Assignment a - Reproduce the stretch of the lathe forum thread from "I ran a Far-East" through "limited at MT2.", word for word.

Your advice, experiences with any of these machines and comment would be greatly appreciated.
Ron S
John Coates25/09/2011 16:38:51
558 forum posts
28 photos
Having been in the same situation two years ago and bought an old 1947 British lathe I think I would buy new. I have to make and mend whereas Myfords would have new tools and accessories. But I don't know what is the best to buy now that Myfords have gone. Others on here are more well versed in the merits of alternative equipment. When I want to move on and buy a new lathe I was wondering what the Ceriani stuff is like and if it is well thought of?
Gone Away25/09/2011 16:55:10
829 forum posts
1 photos
All I can relate is my own experience.
I ran a Far-East 7x minilathe for 7 or 8 years. Bought it new but had to do a fair amount of work to make it function reasonably.
Then I bought an old ML7 - basket case: been sitting in someone's shed for years. Stripped it, cleaned and refurbished it, put it back together. Haven't used the minilathe in months. Can't face it after the Myford. The only place it scores for me is the MT3 headstock bore. The Myford is pretty limited at MT2.
Terryd25/09/2011 17:27:51
1936 forum posts
179 photos
Hi Ronald,
I have a very good Boxford Mk2 BUD, these machines are extremely well built and robust. If you can get an ex school or college one they will probably have had very little use, especially in the last 20 years as the curriculum changed. They were usually well maintained and serviced regularly during their years of 'hardest' work (usually making very small projects), either by dedicated craft teachers or their technicians. You often get a good level of basic equipment with them. There is often some superficial damage such as dings and scrapes due to inexperienced pupils but it is usually not serious.

Chart understanding data -
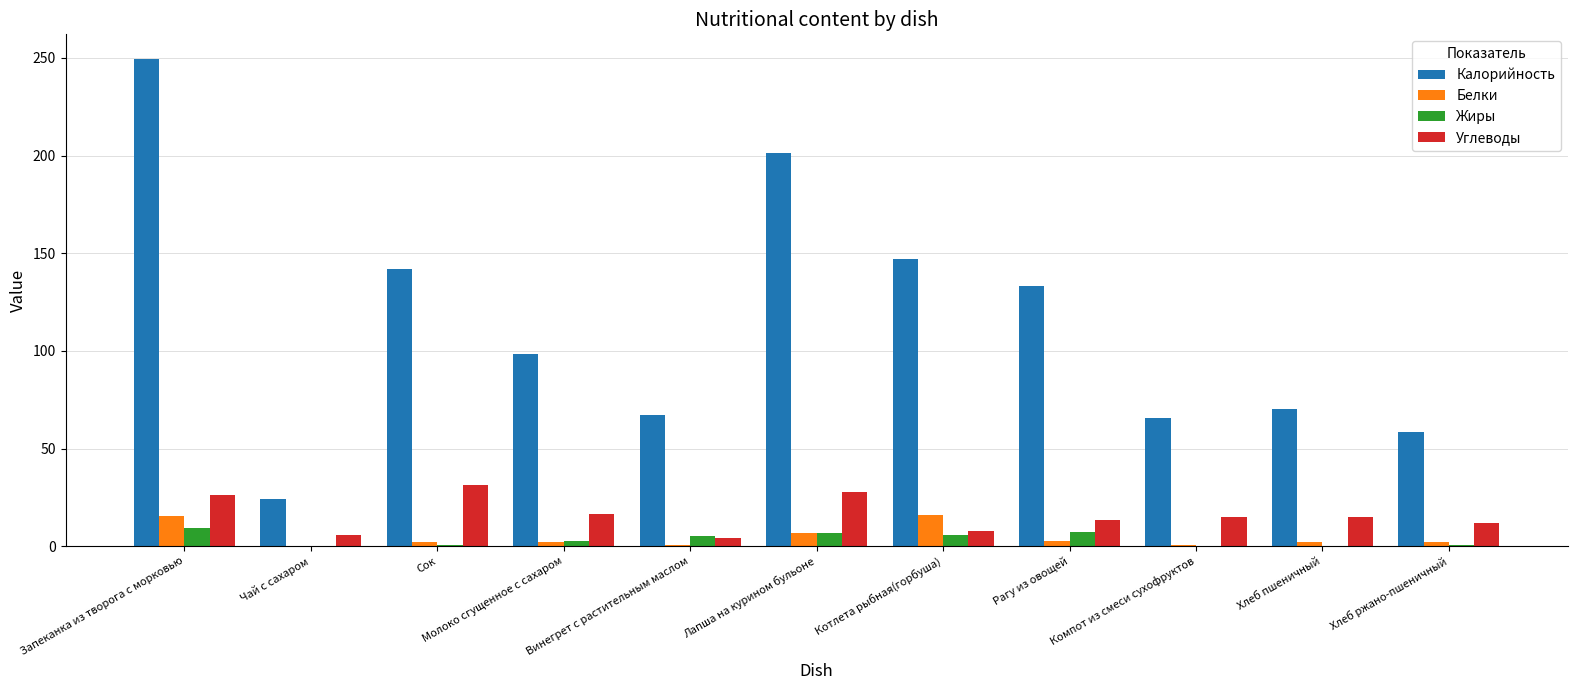

What is the sum of all Калорийность values?

1257.4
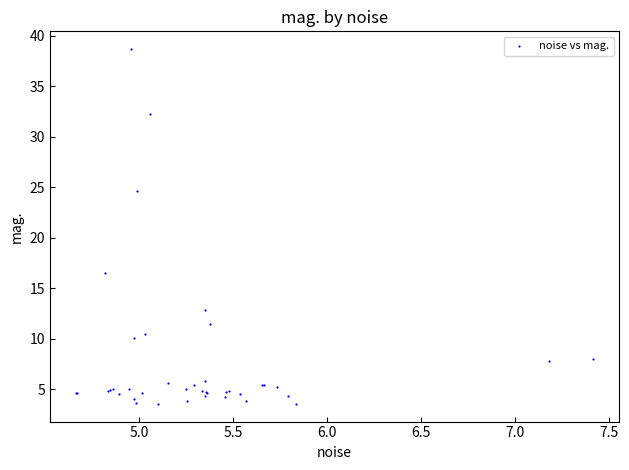

What Y value in the scatter plot is closest to 21?

24.7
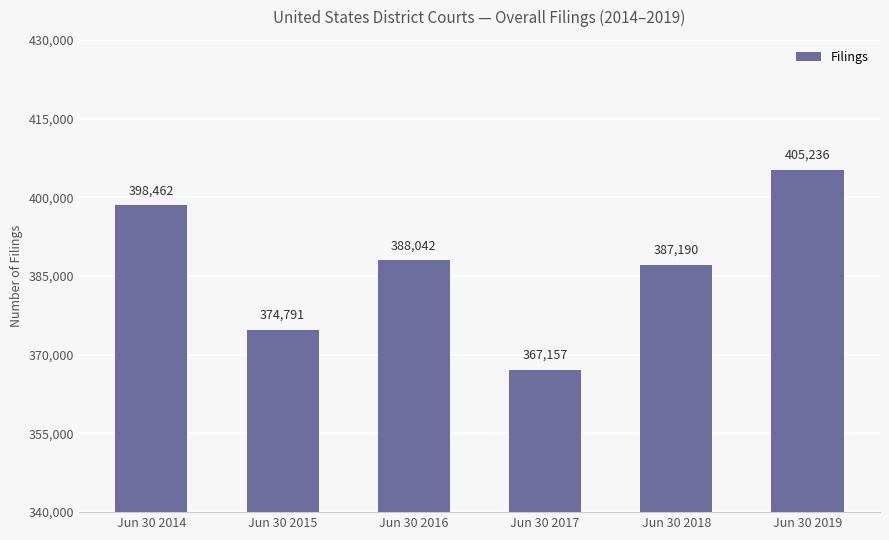

The value at Jun 30 2016 is 513727. True or false?

False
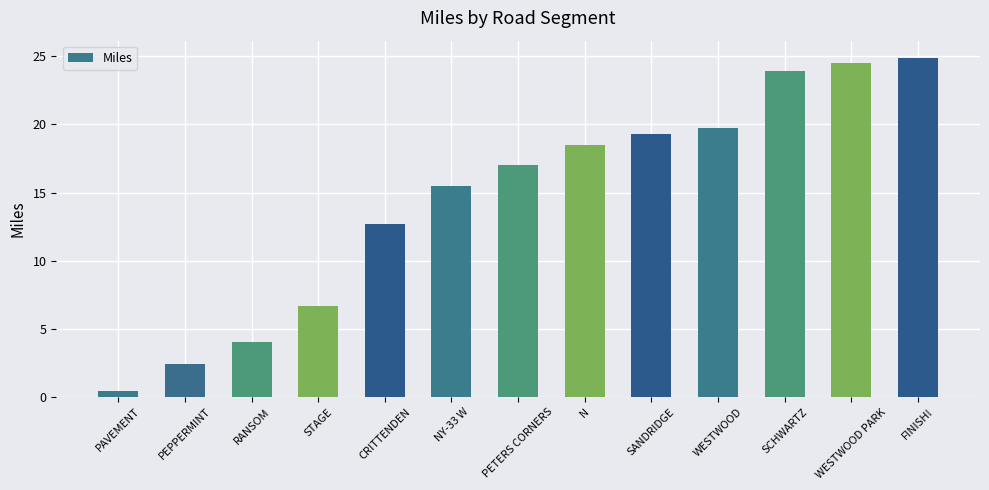

How many values are below 17?

6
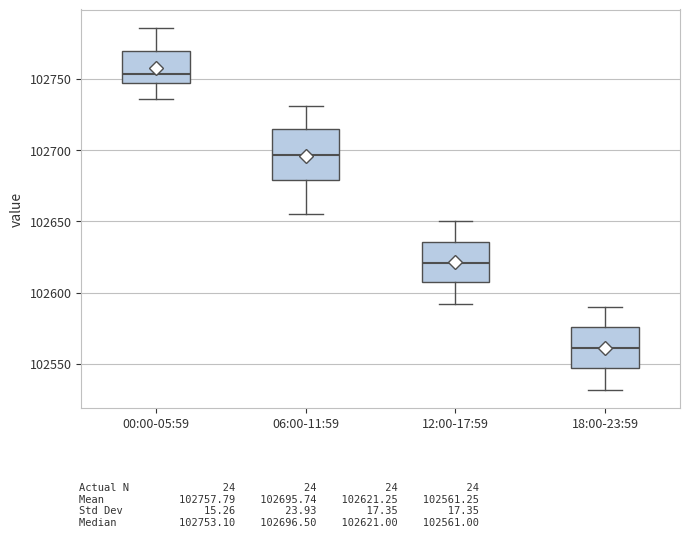

Which box is the tallest, from its lower edge to its upper edge?

06:00-11:59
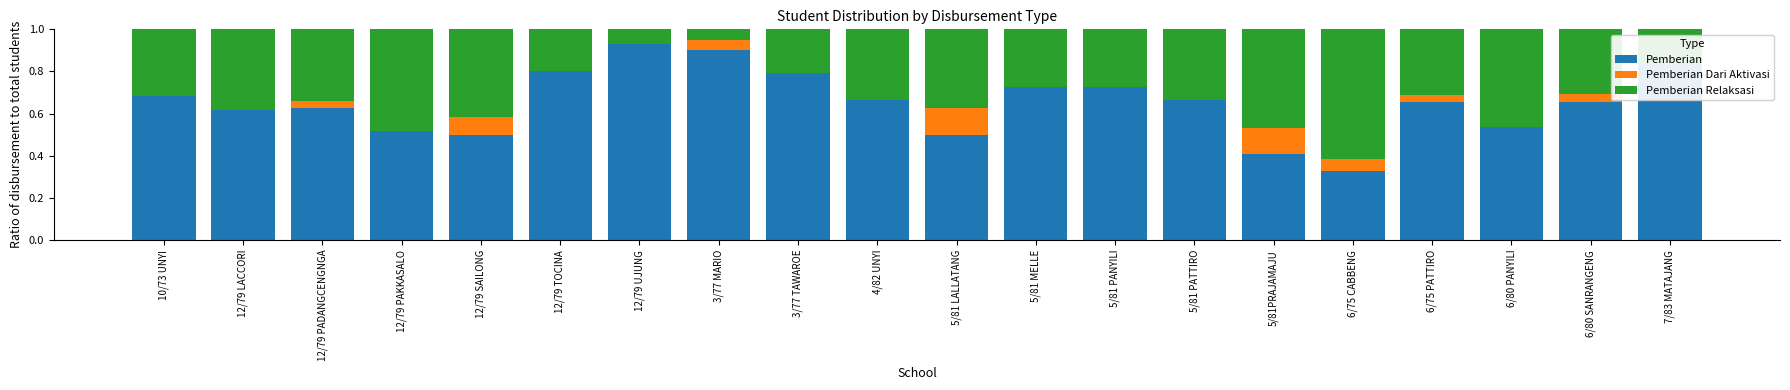

What is the label of the 15th bar from the left?

5/81PRAJAMAJU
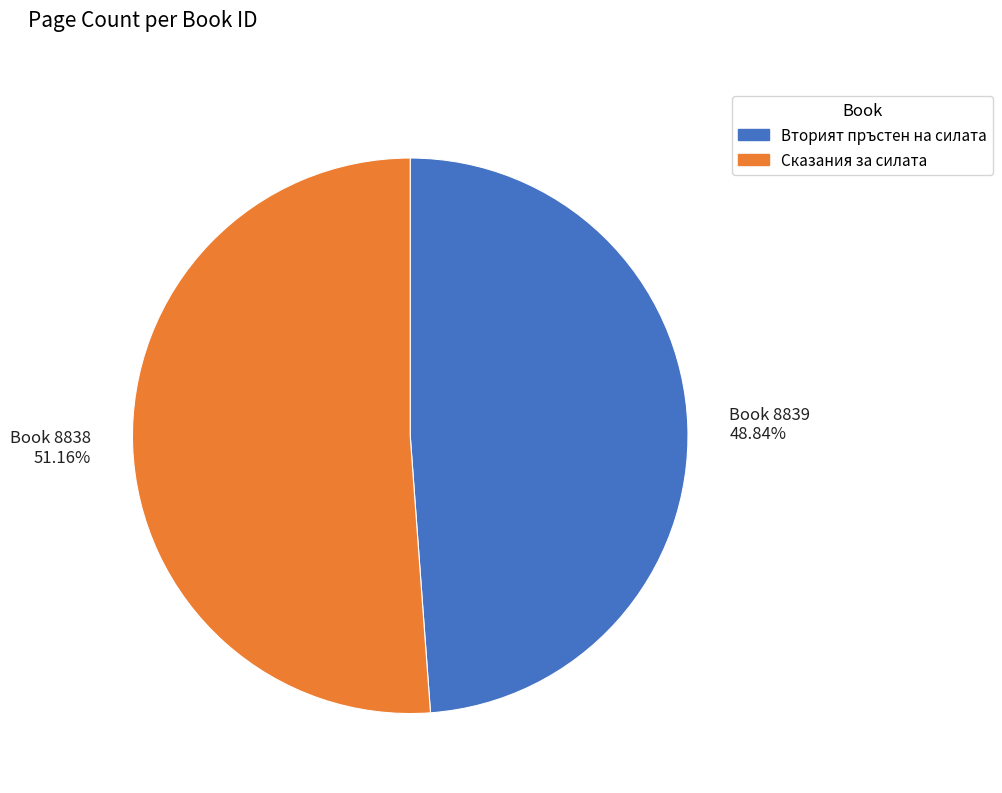

Which has a higher value, Сказания за силата or Вторият пръстен на силата?

Сказания за силата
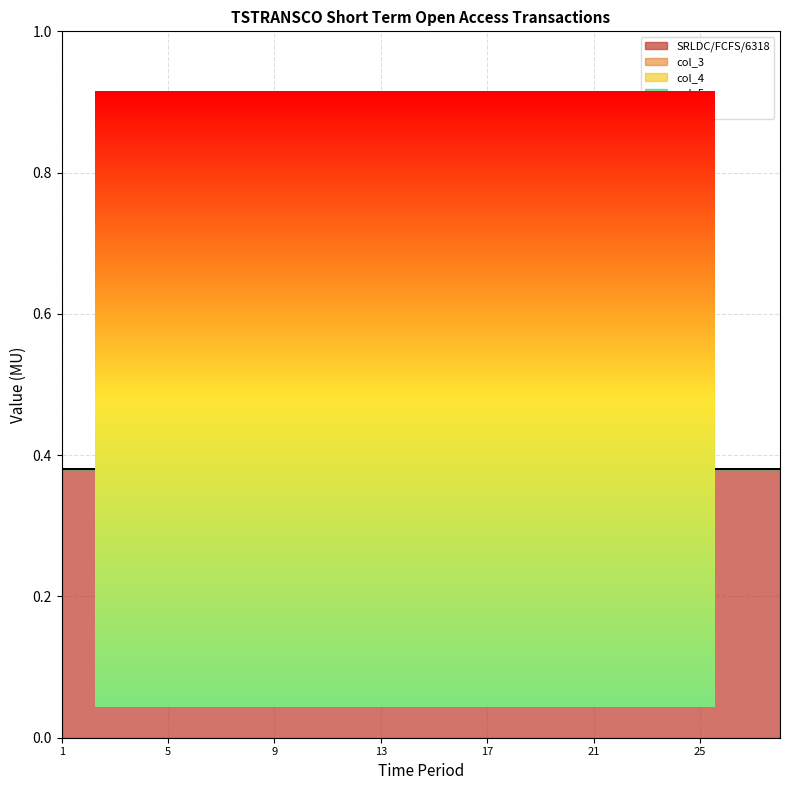

Which series has the widest spread of values?

SRLDC/FCFS/6318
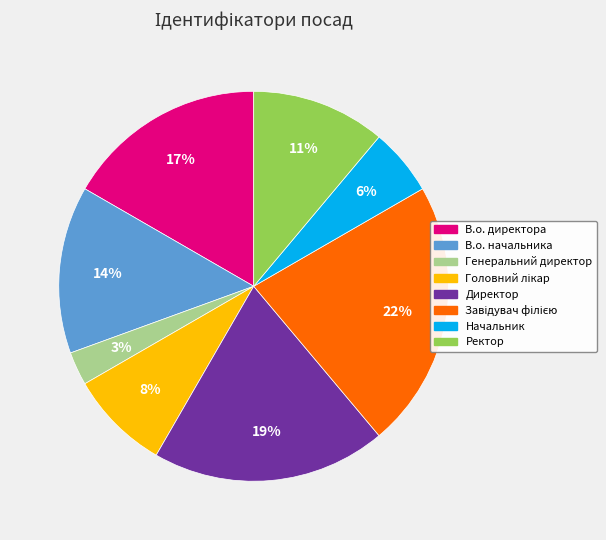

True or false: В.о. начальника accounts for 24% of the total.

False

Assignment b - From the chart understanding records, write out the stretch from the line containing "The value at" through the line containing "5/81PRAJAMAJU", precisely as they appear and with both of those lines included. Omit the pictures from your answer.

Written response a -
I ran a Far-East 7x minilathe for 7 or 8 years. Bought it new but had to do a fair amount of work to make it function reasonably.
Then I bought an old ML7 - basket case: been sitting in someone's shed for years. Stripped it, cleaned and refurbished it, put it back together. Haven't used the minilathe in months. Can't face it after the Myford. The only place it scores for me is the MT3 headstock bore. The Myford is pretty limited at MT2.

Written response b -
The value at Jun 30 2016 is 513727. True or false?

False

How many values are below 17?

6

Which box is the tallest, from its lower edge to its upper edge?

06:00-11:59

What is the label of the 15th bar from the left?

5/81PRAJAMAJU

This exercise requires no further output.